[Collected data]
◇ ◇ ◇ ◇ ◇
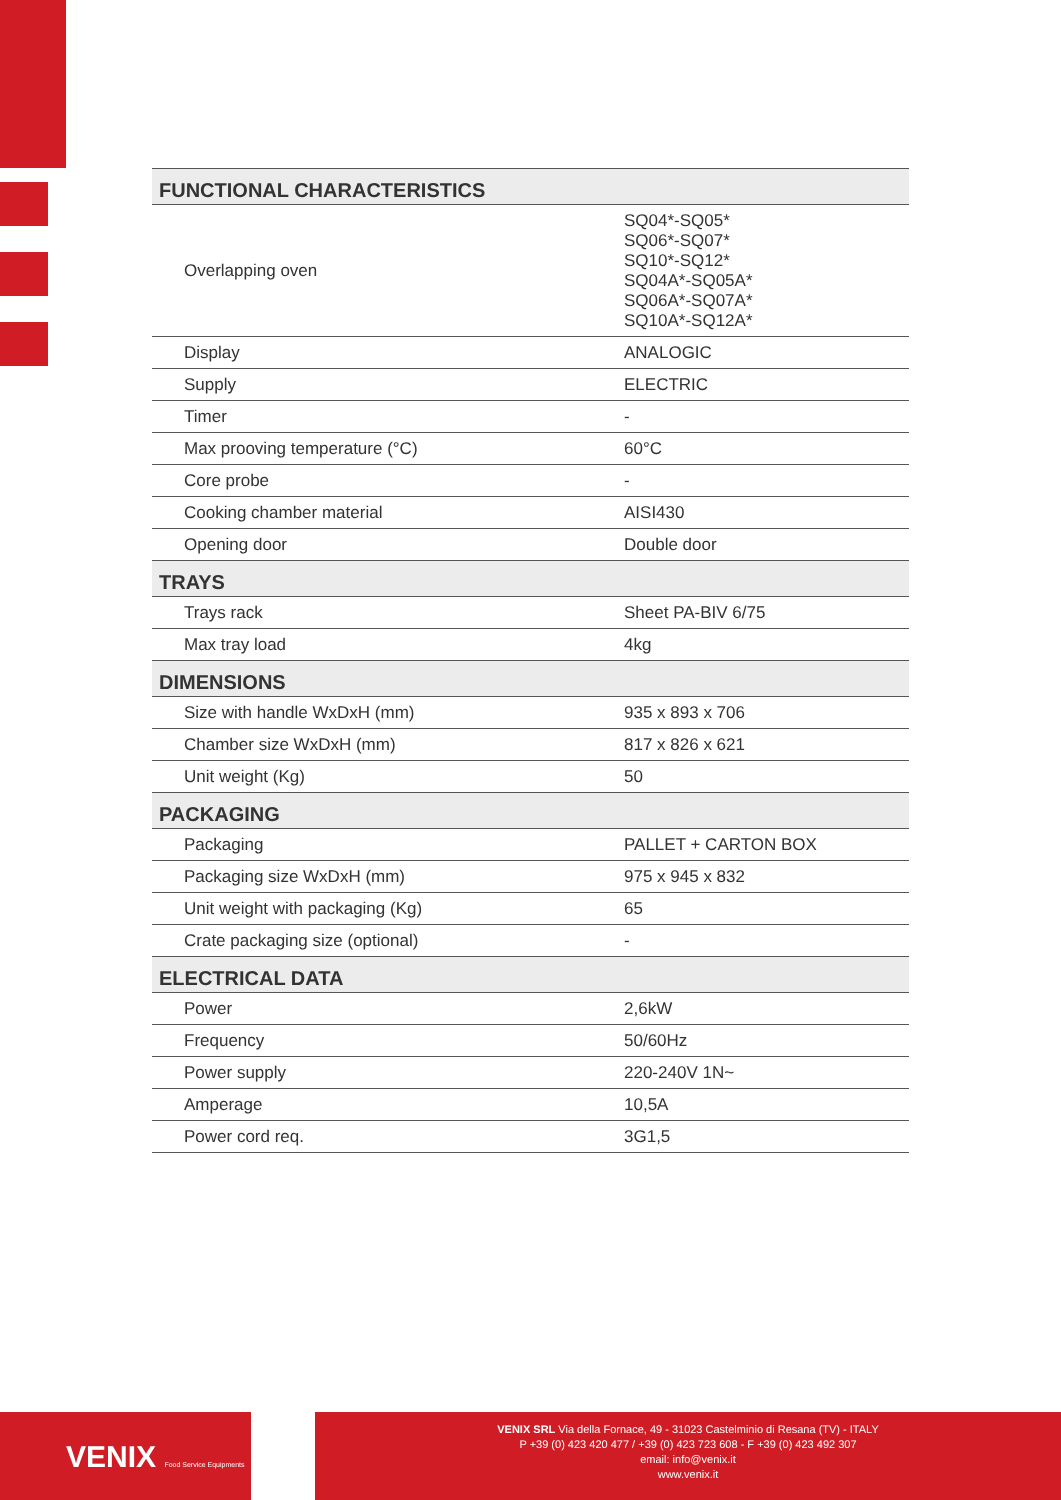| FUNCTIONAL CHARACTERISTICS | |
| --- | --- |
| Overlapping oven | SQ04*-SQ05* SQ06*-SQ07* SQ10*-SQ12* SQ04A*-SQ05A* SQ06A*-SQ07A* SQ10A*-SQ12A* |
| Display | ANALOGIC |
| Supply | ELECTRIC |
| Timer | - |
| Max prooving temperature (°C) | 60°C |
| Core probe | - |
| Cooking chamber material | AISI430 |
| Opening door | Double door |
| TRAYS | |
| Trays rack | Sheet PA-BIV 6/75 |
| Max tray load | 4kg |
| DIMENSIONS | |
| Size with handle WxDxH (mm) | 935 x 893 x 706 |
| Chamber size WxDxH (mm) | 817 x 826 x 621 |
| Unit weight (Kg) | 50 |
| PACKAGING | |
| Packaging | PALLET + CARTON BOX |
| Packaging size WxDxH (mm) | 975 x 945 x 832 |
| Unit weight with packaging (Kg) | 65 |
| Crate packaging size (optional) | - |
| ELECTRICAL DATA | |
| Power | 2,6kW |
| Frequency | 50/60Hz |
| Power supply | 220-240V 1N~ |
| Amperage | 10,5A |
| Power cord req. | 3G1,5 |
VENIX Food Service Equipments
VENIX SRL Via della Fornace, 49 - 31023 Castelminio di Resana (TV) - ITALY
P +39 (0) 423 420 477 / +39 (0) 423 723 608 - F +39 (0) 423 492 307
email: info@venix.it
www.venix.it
◇ ◇ ◇ ◇ ◇
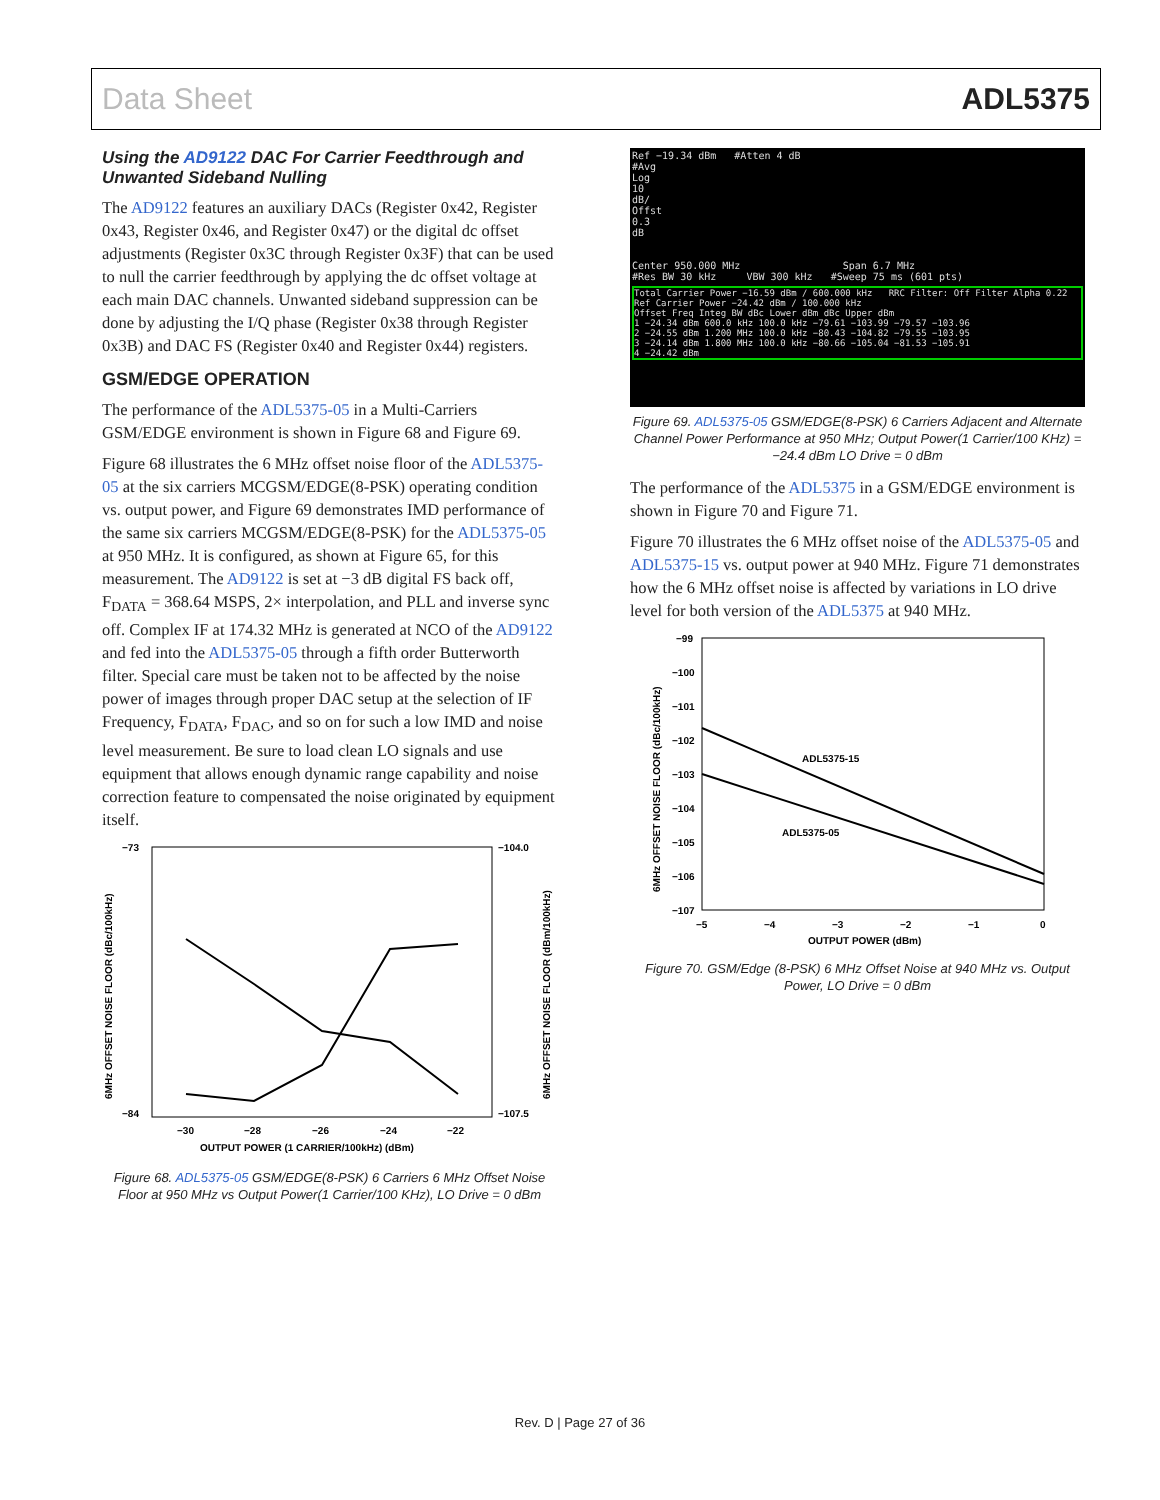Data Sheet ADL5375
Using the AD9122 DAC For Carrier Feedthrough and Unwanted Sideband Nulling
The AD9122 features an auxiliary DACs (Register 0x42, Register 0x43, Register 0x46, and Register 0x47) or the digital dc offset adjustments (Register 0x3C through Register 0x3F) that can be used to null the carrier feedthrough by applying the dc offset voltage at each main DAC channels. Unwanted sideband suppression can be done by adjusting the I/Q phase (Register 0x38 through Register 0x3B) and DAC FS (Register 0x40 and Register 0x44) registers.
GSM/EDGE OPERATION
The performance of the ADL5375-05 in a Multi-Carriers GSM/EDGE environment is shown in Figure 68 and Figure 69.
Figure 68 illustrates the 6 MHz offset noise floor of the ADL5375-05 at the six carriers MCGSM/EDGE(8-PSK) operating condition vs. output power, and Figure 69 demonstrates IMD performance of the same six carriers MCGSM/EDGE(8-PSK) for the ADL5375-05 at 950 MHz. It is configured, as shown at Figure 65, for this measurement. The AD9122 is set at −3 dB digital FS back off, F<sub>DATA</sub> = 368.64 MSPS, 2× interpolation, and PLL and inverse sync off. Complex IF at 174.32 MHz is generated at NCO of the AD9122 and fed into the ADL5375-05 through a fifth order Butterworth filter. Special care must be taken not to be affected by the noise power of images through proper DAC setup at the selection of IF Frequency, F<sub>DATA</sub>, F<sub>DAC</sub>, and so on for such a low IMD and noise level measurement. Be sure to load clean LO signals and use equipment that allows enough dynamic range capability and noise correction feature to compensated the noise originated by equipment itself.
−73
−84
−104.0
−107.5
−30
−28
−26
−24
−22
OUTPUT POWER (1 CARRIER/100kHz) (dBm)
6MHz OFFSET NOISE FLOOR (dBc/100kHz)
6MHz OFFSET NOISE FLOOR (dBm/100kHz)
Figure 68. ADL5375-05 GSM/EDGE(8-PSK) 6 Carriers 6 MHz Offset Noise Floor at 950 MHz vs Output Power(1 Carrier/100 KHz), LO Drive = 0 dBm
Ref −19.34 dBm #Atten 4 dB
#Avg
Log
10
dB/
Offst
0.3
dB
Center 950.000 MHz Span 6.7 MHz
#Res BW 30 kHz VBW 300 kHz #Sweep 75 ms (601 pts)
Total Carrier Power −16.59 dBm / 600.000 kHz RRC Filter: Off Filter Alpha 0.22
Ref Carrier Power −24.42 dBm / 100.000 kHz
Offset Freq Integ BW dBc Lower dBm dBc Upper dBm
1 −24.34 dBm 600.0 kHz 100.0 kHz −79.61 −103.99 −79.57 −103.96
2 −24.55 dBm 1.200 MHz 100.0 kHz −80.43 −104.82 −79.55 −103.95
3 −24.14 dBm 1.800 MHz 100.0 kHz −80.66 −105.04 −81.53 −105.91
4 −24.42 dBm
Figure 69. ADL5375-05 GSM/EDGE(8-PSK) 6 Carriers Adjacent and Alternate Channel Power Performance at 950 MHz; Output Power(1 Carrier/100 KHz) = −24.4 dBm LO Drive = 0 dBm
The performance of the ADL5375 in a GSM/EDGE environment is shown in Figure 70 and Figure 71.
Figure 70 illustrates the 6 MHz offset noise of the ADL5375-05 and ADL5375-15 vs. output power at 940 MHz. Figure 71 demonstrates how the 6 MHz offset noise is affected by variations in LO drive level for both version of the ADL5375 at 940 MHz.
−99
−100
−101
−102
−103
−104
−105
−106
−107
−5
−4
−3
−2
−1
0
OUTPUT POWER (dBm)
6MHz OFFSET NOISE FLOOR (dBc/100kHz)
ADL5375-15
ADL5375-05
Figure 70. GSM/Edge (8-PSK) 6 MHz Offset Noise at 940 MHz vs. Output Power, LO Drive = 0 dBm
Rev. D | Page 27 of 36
◇ ◇ ◇ ◇ ◇
Assignment: Output nothing but the number of lines in the data containing the string "weight".

Response to this task: 2